I breathed a sigh of relief. "So that's it? They're all gone, just like that?"



He was silent for a moment. "Well," he finally said, "they're almost all gone. But at the last minute, Vincent Pastore showed up."



"Big Pussy?" I asked.



"I'm afraid so, sir. He likes your house, says he's going to stay for a couple of months. I told him he's a human being, you know, instead of a rat. He says he doesn't care, he likes it under the kitchen sink where it's warm and dank." He shrugged. "You get this sometimes in my business. He shouldn't be too much trouble, though, as long as you set out some cheese every now and then. Maybe a few beers."

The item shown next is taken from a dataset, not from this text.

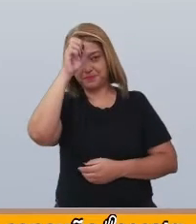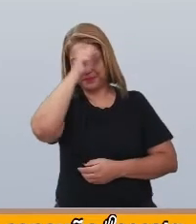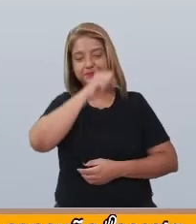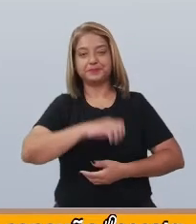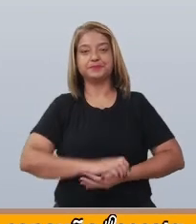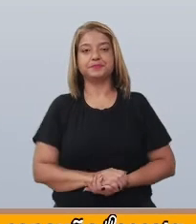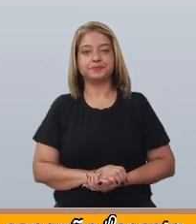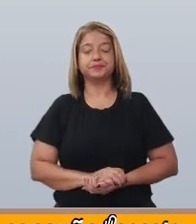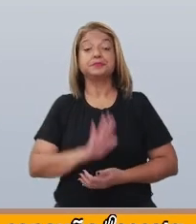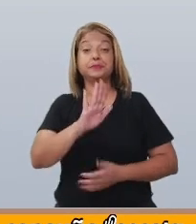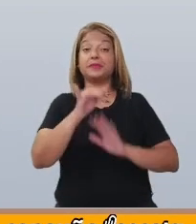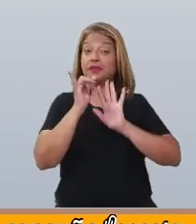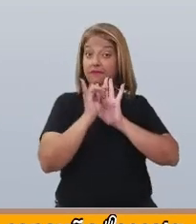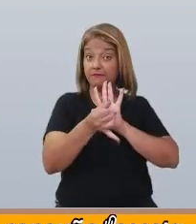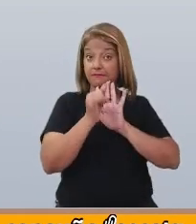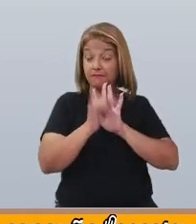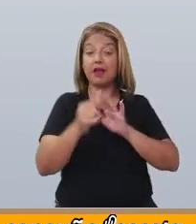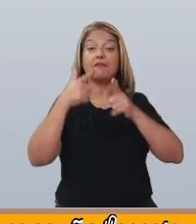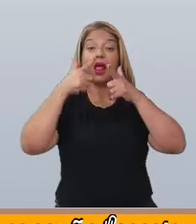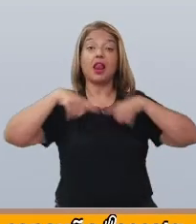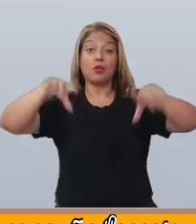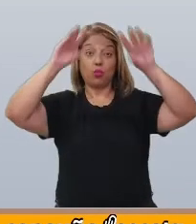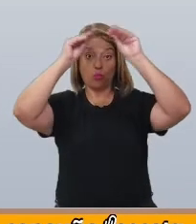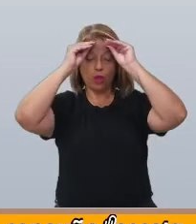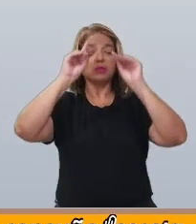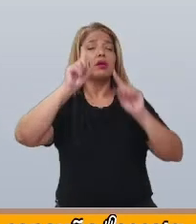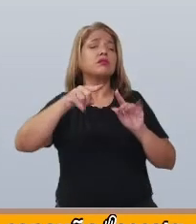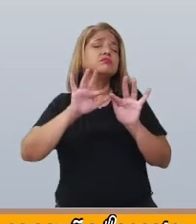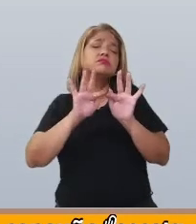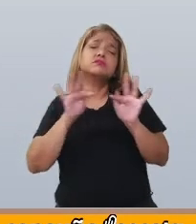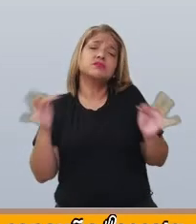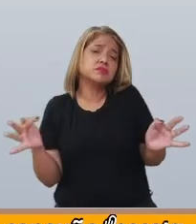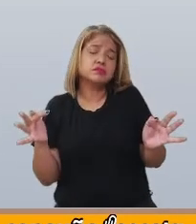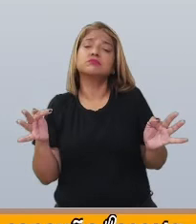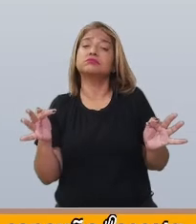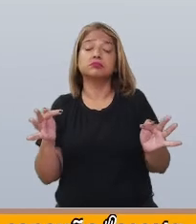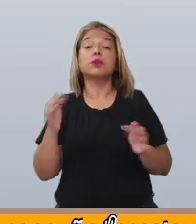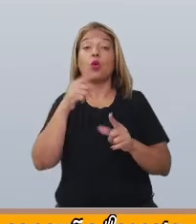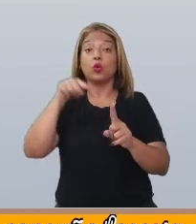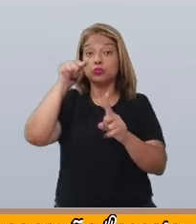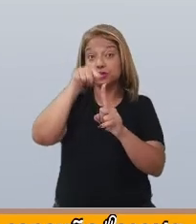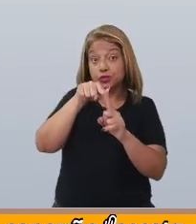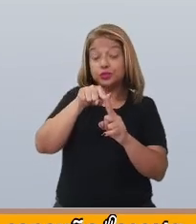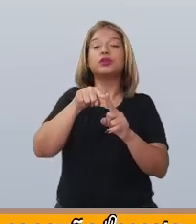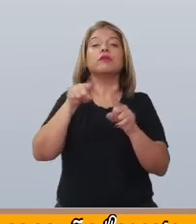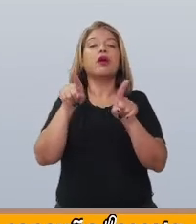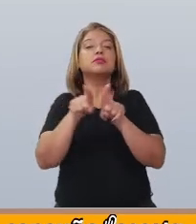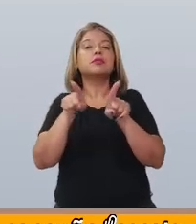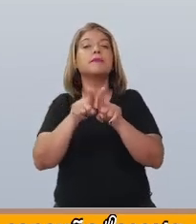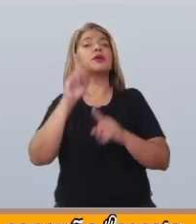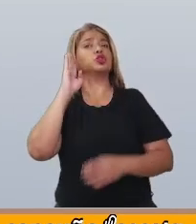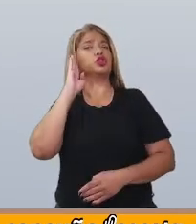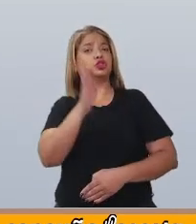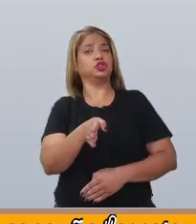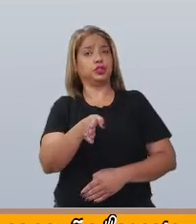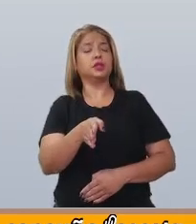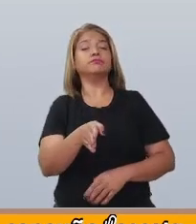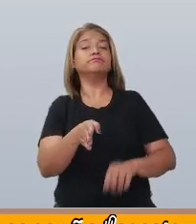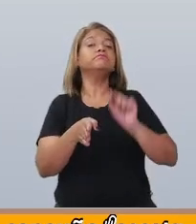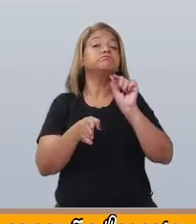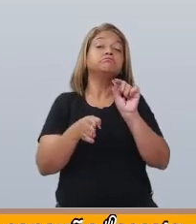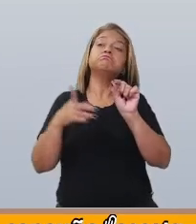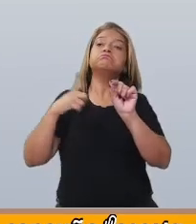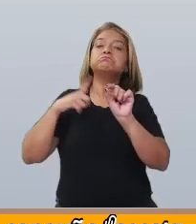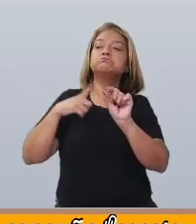Na fábula, a linguagem é simples, objetiva e direta. E pode haver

And so, everything's back to normal in my house now, except that the guy who played Salvatore "Big Pussy" Bonpensiero on "The Sopranos" is living under my kitchen sink. My cat still keeps watch as much as she can, but things continue to come up missing out of my refrigerator. I lost a full-sized smoked ham just the other day. Honey glaze, pineapple slices, the whole works. So instead of stocking up on groceries, I've started eating out a lot. Maybe after a while the fat bastard will get the message and scram back to Hollywood. After all, I'm not running a human rat hotel here.